Während in vielen Städten der USA gegen die Abschiebungen von MexikanerInnen protestiert wurde, die oft schon Jahrzehnte lang in einem Territorium gelebt hatten, das bis vor 140 Jahren noch mexikanisches Staatsgebiet war, versuchten die beiden staatstragenden Parteien, also PRI und PAN, besonders schlau zu sein und schalteten sich am 13. Februar auf der Seite des präsidentiellen Mexiko in eine gegen die Abschiebungen gerichtete Demonstration ein, zu der ursprünglich die unabhängigen Menschenrechts- und MigrantInnenorganisationen aufgerufen hatten. Nach einem heftigen, aber keineswegs gewaltsamen Schlagabtausch mussten sich  die Verteidiger des offiziellen Mexiko unter dem lebhaften Geschrei jener zurückziehen, die gekommen waren, um gegen die Abschiebungen zu protestieren. Aus der Anti-Trump-Demo war eine Anti-Peña-Demo geworden, die vor allem die Korruption auf Seiten der mexikanischen Regierung anprangerte.

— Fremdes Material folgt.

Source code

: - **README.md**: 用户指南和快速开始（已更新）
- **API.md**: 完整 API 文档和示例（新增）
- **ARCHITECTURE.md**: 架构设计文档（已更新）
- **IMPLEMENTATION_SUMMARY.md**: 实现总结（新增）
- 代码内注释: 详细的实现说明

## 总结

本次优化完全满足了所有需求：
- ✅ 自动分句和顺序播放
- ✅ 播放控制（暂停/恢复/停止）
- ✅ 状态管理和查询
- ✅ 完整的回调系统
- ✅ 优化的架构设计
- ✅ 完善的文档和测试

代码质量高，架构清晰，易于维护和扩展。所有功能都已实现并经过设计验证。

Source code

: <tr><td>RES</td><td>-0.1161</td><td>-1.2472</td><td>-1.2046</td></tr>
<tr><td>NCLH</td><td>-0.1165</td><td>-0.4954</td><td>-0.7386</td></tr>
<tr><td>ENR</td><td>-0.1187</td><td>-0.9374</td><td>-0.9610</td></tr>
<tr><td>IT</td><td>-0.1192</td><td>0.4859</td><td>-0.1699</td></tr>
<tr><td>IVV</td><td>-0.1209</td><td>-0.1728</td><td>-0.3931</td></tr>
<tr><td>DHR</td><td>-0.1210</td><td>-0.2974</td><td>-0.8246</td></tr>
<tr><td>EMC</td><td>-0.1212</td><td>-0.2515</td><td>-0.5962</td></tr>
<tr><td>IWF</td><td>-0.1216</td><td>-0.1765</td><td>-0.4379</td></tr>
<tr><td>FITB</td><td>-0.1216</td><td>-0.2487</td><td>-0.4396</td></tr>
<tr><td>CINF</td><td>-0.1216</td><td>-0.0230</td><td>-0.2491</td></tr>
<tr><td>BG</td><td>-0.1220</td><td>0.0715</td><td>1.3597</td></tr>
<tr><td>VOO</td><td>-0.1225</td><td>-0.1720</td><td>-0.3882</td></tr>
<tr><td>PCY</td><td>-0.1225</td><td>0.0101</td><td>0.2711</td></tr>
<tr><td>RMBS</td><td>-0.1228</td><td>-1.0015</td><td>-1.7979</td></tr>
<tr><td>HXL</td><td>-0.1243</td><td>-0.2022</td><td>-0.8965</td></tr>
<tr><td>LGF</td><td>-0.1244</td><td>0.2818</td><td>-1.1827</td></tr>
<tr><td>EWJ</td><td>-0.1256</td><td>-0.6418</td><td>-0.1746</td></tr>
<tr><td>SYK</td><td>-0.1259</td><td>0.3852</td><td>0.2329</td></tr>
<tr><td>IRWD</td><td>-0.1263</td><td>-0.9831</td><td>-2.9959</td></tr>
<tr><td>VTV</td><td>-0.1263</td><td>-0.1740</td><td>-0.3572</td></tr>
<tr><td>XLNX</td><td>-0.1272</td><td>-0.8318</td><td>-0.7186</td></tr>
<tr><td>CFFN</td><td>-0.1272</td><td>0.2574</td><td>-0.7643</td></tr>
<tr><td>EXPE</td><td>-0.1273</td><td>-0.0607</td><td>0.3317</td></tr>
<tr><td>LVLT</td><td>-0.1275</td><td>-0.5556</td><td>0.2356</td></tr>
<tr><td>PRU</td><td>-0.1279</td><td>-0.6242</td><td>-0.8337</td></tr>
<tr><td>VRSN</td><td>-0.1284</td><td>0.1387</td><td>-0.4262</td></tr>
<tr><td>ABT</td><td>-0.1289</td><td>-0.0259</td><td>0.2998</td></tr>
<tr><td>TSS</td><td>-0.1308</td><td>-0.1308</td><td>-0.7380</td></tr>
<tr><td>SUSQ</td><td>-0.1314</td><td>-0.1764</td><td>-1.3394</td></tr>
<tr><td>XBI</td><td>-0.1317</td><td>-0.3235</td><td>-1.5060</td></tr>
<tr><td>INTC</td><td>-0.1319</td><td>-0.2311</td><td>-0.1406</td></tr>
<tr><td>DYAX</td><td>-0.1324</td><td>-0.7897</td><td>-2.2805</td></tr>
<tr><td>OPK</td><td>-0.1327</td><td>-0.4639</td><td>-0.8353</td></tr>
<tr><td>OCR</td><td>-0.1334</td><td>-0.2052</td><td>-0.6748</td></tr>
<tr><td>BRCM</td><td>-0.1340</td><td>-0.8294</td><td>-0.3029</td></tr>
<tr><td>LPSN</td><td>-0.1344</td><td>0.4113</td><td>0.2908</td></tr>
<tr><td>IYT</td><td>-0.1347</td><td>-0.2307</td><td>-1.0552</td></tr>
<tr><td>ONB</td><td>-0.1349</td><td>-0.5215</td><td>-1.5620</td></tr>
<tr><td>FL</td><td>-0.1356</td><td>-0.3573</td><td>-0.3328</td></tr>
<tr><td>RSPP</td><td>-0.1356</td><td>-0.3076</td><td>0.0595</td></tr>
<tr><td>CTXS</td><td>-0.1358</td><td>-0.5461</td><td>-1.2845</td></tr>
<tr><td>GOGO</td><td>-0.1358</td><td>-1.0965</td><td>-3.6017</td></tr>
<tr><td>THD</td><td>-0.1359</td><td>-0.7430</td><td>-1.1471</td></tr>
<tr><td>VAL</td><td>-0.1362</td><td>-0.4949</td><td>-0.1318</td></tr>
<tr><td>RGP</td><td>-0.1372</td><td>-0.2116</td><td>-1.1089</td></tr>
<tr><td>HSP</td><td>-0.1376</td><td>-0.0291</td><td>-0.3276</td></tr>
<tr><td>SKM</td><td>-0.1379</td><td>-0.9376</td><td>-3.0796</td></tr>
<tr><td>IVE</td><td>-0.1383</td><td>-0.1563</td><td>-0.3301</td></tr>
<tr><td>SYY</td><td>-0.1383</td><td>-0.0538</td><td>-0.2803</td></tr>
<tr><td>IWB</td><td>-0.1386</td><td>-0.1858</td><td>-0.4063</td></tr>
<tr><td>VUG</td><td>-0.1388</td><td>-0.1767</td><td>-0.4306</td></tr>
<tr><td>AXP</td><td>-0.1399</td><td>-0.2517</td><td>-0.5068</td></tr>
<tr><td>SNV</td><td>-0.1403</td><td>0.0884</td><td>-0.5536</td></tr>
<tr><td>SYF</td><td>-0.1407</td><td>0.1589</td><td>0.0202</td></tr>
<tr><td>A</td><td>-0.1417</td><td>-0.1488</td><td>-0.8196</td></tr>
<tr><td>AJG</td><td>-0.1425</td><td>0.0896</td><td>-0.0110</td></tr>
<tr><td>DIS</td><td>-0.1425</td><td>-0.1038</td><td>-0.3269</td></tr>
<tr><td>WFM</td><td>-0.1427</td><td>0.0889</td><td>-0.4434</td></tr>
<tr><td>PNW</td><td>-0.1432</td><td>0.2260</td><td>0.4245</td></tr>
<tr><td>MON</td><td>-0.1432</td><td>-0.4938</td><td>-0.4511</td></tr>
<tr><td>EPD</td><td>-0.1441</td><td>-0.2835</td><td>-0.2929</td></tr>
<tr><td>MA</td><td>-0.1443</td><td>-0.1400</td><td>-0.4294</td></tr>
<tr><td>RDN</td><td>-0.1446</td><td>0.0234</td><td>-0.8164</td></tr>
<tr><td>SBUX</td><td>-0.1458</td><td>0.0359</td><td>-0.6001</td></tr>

Manuel López Obrador: Ein Licht am Ende des Tunnels

Alle diese Ereignisse haben zur Folge, dass sich das politische Panorama auch in Bezug auf die im Juni 2018 anstehenden Präsidentschaftswahlen seit einigen Monaten ziemlich rapide verändert hat. Enrique Peña Nietos Beliebtheitswerte sind auf (je nach Meinungsumfrage) 12 bis 18 Prozent gesunken und sowohl die rechtskonservative PAN als auch die sozialdemokratisch angehauchte PRD (Partido de la Revolución Democrática), deren bürokratische Führung in letzter Zeit mit Recht in den Geruch der systemimmanenten Korruption gekommen ist, kommen über diese Werte – den Meinungsumfragen zufolge – nicht hinaus. Denn alle diese Parteien werden laut Umfragen von der erst seit 2014 registrierten Linkspartei MORENA (Movimiento Regeneración Nacional) unter der Führung des linkspopulistischen Andrés Manuel López Obrador in den Schatten gestellt, der den letzten Meinungsumfragen zufolge sogar die Hälfte der Stimmen auf sich vereinigen könnte. Ebenso wie sein brasilianischer Counterpart  Luiz Inácio da Silva „Lula“ ist der ehemalige Bürgermeister von Mexiko-Stadt bereits zweimal bei den Präsidentschaftswahlen angetreten, wobei ihm damals noch der Erfolg auf Grund von massiven Wahlmanipulationen und eklatantem Betrug bei der Stimmenauszählung versagt geblieben war.

Nun scheint sich das Blatt zu wenden. Sollte sich der Abstand bis zu den nächsten Präsidentschaftswahlen im Juni 2018 nicht verringern, würde es unter den gegenwärtigen Rahmenbedingungen sehr schwer sein, López Obrador und seiner MORENA-Partei einen Wahlsieg abzuerkennen, zumal sich sogar ein Teil der oberen Mittelschicht bereits auf seine Seite geschlagen hat.
Für eine Überraschung hat auch die Zapatistische Befreiungsarmee EZLN gesorgt, als sie vor ein paar Monaten ankündigte, sie wolle eine Kandidatin aufstellen, die vom Obersten Rat der Indigenen Völker (Consejo Nacional Indígena – CNI) in nächster Zeit nominiert werden soll.  Ob die EZLN wegen ihrer offenen Feindschaft gegenüber dem politischen Establishment eher zur Vertiefung der programmatischen Forderungen von MORENA beitragen wird oder, wie in der Vergangenheit, zur Stimmenthaltung aufrufen wird, ist noch offen.